2. Description of the Related Art
A number of different power conversion modules/systems are well known for converting power from one form to another. For example, a multilevel power inverter is a power electronic device that is structured to produce AC waveforms from a DC input voltage. As another example, an active front end (also called a controllable rectifier) is a power electronic device wherein AC waveforms are converted to DC voltages. Such power conversion modules/system are used in a wide variety of applications, such as, without limitation, variable speed motor drives, and frequently require highly synchronized timing across communication links of the system and/or fast fault response between links in the system.
Many current industrial electronic systems employ asynchronous data communications (wherein no serial clock (SCLK) is employed) and require specialized physical interfaces and topologies.
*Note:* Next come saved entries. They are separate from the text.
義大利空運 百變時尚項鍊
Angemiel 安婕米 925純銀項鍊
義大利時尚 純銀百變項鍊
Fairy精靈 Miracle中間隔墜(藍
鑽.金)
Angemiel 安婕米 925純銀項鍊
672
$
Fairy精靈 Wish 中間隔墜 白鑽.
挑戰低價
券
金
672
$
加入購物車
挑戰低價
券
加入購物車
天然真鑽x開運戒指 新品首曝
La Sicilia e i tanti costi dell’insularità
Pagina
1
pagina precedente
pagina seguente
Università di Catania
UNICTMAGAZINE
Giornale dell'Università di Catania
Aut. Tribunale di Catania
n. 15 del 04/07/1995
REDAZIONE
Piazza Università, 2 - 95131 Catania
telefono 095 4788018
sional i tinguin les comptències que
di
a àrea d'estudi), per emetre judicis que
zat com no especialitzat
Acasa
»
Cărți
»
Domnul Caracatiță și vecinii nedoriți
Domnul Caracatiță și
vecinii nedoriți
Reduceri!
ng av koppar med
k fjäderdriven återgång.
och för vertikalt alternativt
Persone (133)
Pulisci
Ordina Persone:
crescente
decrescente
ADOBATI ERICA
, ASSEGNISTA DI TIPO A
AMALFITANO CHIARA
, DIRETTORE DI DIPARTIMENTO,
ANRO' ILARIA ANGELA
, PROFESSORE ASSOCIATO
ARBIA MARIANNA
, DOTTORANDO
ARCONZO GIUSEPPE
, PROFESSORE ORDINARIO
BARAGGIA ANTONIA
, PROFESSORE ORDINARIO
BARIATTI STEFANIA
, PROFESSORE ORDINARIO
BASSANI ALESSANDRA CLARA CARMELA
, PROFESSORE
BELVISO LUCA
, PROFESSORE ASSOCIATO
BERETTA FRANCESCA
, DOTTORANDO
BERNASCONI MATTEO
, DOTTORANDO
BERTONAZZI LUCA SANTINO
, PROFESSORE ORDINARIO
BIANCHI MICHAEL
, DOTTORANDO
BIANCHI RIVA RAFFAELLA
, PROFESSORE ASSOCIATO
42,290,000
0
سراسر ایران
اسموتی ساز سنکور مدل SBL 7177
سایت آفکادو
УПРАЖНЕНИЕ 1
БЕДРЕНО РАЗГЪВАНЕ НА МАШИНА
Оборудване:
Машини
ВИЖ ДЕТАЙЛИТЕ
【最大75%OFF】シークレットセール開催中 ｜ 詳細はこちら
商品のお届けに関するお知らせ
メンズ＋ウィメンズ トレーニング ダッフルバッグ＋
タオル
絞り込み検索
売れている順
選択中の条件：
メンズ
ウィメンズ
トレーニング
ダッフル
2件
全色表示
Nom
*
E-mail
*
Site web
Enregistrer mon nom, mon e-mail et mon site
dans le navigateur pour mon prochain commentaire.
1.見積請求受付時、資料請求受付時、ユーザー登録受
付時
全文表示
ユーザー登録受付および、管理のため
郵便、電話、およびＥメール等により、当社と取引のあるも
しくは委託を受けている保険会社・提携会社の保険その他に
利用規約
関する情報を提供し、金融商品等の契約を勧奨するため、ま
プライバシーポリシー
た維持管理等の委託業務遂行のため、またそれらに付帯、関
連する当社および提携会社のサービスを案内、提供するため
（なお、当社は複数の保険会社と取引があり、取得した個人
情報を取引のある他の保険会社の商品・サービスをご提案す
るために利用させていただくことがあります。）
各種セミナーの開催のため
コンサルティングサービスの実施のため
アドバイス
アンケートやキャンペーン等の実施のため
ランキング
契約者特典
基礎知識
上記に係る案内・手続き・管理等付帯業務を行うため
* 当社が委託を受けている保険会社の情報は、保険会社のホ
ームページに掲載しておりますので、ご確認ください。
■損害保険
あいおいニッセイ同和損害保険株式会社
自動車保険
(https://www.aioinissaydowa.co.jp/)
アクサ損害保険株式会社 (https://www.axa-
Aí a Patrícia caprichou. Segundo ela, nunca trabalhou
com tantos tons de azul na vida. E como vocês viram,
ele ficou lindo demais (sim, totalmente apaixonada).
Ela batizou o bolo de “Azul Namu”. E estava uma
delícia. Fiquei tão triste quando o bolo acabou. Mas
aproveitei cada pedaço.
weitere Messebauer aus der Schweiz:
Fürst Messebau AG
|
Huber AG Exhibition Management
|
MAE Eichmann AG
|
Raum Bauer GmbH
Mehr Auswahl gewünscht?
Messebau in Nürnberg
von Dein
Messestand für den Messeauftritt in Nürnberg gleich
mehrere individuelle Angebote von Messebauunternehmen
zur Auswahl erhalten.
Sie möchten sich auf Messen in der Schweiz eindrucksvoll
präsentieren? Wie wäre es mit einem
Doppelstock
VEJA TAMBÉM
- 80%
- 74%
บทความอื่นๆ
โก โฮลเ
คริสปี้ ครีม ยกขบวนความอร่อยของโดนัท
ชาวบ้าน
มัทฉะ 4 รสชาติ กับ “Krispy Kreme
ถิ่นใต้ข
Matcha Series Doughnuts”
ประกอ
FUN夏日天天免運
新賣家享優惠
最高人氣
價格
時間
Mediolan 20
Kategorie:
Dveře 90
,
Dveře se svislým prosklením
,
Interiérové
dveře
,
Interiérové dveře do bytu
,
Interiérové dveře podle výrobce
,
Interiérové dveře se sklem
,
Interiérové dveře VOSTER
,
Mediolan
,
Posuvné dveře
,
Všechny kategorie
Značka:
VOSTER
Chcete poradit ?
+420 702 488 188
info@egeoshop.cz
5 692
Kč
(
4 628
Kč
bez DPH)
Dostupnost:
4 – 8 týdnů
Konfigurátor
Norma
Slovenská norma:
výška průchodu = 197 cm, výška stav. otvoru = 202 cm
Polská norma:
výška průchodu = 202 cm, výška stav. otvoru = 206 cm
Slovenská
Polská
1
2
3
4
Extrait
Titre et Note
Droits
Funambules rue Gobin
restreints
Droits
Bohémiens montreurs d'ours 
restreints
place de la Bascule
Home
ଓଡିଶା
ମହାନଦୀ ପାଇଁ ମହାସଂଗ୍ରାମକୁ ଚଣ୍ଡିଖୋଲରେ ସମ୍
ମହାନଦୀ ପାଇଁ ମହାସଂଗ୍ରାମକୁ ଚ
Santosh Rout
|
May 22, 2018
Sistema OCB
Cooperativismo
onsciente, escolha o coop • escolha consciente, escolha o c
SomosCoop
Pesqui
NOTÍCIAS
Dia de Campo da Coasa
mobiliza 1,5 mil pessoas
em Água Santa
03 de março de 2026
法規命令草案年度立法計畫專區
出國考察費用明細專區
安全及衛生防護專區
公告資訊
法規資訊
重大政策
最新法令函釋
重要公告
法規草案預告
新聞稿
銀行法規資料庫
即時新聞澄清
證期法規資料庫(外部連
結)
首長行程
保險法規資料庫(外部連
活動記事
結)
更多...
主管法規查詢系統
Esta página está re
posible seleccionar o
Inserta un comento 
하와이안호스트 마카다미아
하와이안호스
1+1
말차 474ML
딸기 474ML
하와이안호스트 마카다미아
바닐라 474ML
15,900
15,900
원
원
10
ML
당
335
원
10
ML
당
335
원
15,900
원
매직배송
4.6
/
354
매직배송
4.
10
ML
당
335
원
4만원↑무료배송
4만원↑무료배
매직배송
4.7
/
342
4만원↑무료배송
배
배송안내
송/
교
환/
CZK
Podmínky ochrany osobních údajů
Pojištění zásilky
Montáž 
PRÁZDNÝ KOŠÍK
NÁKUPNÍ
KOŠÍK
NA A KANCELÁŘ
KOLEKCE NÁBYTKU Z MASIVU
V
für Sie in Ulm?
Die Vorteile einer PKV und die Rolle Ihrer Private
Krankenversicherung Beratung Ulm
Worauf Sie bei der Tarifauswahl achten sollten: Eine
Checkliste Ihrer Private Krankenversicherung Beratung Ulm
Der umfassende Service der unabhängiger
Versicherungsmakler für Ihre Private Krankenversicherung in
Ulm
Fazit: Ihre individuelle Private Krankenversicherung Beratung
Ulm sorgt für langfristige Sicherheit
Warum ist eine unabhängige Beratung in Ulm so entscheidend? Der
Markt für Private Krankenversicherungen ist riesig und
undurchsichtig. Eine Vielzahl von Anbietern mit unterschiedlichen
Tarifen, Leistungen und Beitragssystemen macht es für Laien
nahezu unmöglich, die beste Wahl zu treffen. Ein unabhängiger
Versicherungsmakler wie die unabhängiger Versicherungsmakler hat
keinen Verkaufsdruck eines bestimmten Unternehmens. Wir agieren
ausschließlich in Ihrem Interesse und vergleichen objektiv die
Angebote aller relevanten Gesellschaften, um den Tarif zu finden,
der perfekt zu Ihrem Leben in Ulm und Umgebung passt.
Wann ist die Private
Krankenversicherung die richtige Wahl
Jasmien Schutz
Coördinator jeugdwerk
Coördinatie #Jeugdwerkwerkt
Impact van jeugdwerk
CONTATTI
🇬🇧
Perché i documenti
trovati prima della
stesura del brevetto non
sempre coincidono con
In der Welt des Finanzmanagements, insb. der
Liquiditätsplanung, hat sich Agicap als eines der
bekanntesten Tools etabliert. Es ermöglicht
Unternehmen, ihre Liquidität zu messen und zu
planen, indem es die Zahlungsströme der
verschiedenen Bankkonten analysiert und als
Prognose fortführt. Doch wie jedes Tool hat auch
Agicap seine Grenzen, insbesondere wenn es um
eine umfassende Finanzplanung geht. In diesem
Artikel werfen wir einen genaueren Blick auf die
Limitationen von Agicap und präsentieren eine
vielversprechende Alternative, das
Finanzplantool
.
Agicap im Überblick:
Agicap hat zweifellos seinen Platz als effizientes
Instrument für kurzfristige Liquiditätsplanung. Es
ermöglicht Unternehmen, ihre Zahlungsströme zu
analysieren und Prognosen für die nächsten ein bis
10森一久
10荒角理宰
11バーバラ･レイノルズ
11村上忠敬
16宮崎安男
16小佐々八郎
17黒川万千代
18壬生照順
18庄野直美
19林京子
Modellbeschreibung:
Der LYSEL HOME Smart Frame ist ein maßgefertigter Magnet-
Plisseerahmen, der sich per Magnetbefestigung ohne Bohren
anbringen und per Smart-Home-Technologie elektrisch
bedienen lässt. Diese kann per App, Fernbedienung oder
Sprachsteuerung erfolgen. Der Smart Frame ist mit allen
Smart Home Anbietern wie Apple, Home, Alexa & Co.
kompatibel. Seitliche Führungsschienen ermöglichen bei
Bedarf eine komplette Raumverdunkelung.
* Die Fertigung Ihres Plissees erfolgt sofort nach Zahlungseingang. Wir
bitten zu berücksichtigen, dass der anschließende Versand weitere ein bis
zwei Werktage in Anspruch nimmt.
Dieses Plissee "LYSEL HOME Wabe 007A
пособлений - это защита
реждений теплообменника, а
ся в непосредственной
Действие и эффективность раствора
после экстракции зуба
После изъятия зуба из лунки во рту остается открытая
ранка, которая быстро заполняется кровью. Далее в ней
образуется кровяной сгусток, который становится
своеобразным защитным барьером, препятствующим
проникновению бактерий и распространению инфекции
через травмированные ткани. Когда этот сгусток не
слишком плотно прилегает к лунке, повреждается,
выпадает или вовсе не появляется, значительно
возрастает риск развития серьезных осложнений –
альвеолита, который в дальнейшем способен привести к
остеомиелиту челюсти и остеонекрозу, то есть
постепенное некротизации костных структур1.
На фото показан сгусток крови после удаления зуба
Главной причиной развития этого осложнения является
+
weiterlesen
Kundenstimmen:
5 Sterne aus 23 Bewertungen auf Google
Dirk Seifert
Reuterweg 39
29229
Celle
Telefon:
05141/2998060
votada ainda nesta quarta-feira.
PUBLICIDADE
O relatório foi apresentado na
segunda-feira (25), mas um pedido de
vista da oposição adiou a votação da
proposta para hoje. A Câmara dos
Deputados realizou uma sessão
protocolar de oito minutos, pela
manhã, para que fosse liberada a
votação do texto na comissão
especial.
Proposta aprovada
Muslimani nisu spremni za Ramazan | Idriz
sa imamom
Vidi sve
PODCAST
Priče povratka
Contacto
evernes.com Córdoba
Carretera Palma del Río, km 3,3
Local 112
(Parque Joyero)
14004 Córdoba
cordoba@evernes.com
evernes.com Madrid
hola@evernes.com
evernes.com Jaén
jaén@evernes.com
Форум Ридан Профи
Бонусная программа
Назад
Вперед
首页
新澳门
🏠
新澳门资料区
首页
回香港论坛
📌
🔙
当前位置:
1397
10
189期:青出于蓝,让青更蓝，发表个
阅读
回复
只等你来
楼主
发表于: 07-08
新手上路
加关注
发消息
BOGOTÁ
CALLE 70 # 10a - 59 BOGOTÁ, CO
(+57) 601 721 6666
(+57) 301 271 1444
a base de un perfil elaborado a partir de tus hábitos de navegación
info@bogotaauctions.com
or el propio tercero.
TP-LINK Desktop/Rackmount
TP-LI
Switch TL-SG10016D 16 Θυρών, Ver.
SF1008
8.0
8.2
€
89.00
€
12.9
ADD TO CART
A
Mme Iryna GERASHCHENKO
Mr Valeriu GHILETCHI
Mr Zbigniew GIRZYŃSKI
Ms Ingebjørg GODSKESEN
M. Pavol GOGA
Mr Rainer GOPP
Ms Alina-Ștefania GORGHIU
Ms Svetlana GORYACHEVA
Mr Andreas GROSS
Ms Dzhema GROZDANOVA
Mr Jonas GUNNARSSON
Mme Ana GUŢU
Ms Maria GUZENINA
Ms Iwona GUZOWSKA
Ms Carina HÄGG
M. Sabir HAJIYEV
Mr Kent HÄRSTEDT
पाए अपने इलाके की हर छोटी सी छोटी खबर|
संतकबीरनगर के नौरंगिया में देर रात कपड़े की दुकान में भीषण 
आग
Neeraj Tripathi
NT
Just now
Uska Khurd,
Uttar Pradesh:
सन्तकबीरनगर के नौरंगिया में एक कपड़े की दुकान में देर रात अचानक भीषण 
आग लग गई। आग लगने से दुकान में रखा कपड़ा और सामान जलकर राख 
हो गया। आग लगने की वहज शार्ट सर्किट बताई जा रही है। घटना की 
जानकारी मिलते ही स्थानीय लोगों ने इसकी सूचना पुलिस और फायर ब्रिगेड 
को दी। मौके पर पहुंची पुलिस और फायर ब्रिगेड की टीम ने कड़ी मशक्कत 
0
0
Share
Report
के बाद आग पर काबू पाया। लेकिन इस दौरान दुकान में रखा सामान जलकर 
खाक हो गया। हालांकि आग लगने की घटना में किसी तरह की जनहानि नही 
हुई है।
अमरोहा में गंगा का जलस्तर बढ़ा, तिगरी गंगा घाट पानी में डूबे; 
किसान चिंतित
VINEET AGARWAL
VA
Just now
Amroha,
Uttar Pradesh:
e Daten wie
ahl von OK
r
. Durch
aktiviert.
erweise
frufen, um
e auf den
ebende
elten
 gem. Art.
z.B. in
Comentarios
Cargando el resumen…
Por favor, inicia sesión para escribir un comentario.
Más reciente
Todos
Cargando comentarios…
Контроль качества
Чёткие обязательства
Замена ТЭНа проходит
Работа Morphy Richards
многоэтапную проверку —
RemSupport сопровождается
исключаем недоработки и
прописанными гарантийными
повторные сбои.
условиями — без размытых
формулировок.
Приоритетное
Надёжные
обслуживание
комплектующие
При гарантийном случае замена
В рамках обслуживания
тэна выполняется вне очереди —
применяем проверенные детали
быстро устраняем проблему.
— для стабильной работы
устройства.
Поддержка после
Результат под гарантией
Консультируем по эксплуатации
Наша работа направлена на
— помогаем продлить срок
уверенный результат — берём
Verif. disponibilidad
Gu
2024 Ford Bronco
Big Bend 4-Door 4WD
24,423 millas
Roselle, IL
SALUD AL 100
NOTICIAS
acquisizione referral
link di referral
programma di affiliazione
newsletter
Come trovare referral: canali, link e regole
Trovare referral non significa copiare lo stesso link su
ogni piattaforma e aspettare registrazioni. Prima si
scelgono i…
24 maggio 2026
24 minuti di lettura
These asynchronous topologies require one of the following solutions to provide synchronization: (i) timestamp messages, which require dedicated hardware and processing time, or (ii) a completely separate communication line used solely for synchronization (which adds additional connections such as additional optical fibers).
Many current systems utilize the timestamp method to keep synchronization. A case example is the IEEE 1588 specification which allows synchronization across Ethernet networks. The standard requires that specialized timestamp hardware be included in each node's Ethernet system. Additionally, a central hub/switch must also be added to the system to meet the standard Ethernet star topology. While only two optical fibers would be needed for each module to implement such a system, the central hub/switch would also need two optical fibers. Unfortunately, fiber optic Ethernet hubs/switches are not as common or cost effective as their copper counterparts. Additional downsides include sacrificing some of the communication bandwidth to provide time for the synchronization messages to be broadcast.
In addition, the well known EtherCAT® system is a variant of the IEEE 1588 specification where the synchronization is done entirely in hardware, and a ring topology is used instead of a star. No switches are required, but each module must have two datapaths to provide round trip information, which is needed for the synchronization. These two data paths require four fiber transceivers per module (2 Rx/Tx pairs). Also, the required EtherCAT® hardware interface integrated circuit (IC) adds additional cost and integration effort.
None of the standard communication solutions appears to provide a dedicated way to flag a fault quickly without sending a specific data message (note that sending a fault data message is not desirable as the message must be fully received and decoded before fault actions can occur, leading to relatively slow detection performance). The common way to provide a fast fault line has been to provide a dedicated healthy line that any node on the system can pull down when a problem is detected. The problem with such a system is that it requires an additional fiber interface that is not part of the actual communication scheme.
Thus, there is a need for a communication architecture that provides an efficient way to communicate data and synchronization information that may be employed in an electronic system such as, without limitation, a power conversion module/system (e.g., a multilevel power inverter or an active front end).